> **Required action**
Set down all of the entries below word for word, with the pictures left out.

──────── Material provided

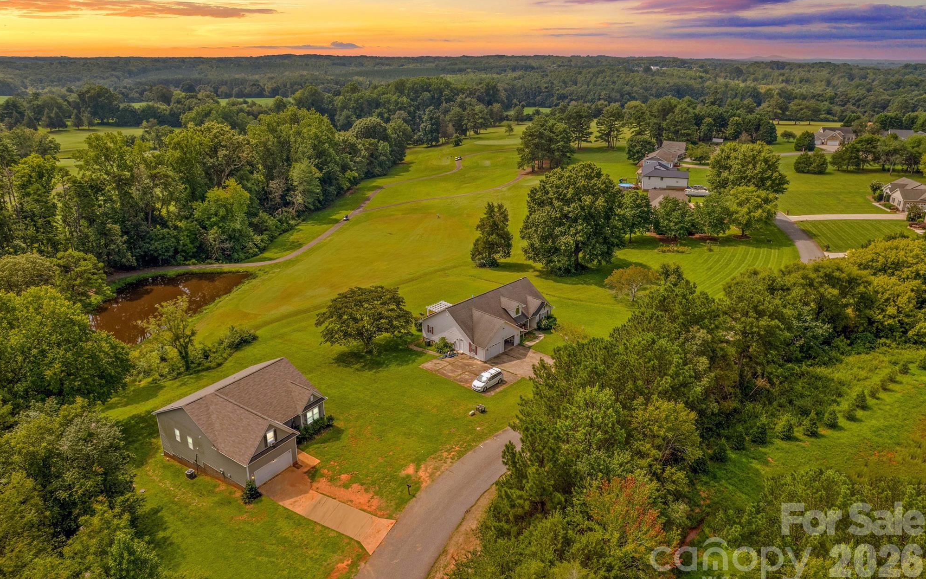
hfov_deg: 77.1
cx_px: 454
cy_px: 277
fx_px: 581
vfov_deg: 53.0
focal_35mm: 23
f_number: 2.8
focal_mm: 8.38
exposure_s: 1/1000
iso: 100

────────────────

> **Result of the exercise**
hfov_deg: 77.1
cx_px: 454
cy_px: 277
fx_px: 581
vfov_deg: 53.0
focal_35mm: 23
f_number: 2.8
focal_mm: 8.38
exposure_s: 1/1000
iso: 100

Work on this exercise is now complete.